▸ **Task goal**
A verbatim copy of the lines starting at the one with "church with blue dome: 989.2" and ending at the last line below is required; include nothing else.

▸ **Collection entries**
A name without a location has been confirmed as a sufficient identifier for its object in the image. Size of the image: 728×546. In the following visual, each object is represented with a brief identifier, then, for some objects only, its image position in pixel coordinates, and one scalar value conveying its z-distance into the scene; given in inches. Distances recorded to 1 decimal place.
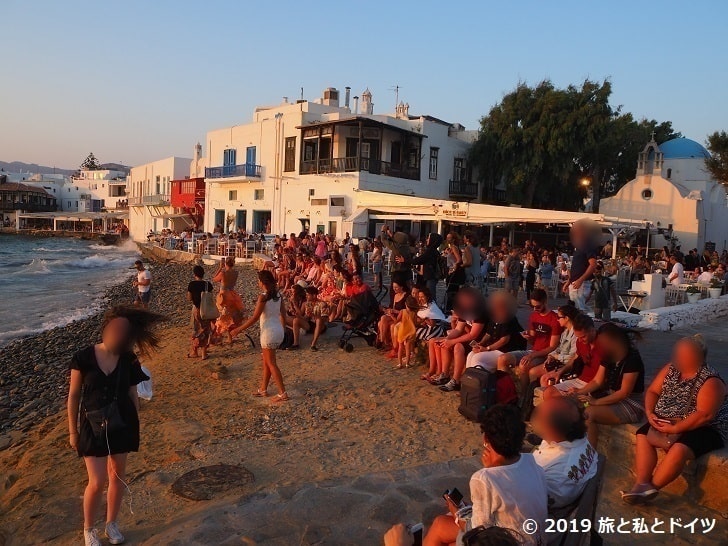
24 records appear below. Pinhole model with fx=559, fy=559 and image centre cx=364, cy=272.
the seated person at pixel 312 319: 347.9
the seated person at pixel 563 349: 200.6
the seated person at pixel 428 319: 280.5
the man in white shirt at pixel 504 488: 96.7
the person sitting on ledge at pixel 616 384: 168.6
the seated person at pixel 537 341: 217.0
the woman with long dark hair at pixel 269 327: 247.3
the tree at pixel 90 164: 4352.9
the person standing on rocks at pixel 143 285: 491.8
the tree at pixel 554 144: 1152.2
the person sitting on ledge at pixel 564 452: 110.0
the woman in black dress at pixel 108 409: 138.6
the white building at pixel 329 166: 1098.1
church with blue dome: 989.2
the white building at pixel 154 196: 1834.4
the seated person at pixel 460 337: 243.3
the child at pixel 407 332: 290.4
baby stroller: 341.4
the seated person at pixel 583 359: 184.2
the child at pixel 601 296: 312.5
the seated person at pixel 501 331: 234.4
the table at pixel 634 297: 431.3
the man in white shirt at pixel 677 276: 519.5
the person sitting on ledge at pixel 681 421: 139.9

▸ **Completed exercise**
church with blue dome: 989.2
the white building at pixel 154 196: 1834.4
the seated person at pixel 460 337: 243.3
the child at pixel 407 332: 290.4
baby stroller: 341.4
the seated person at pixel 583 359: 184.2
the child at pixel 601 296: 312.5
the seated person at pixel 501 331: 234.4
the table at pixel 634 297: 431.3
the man in white shirt at pixel 677 276: 519.5
the person sitting on ledge at pixel 681 421: 139.9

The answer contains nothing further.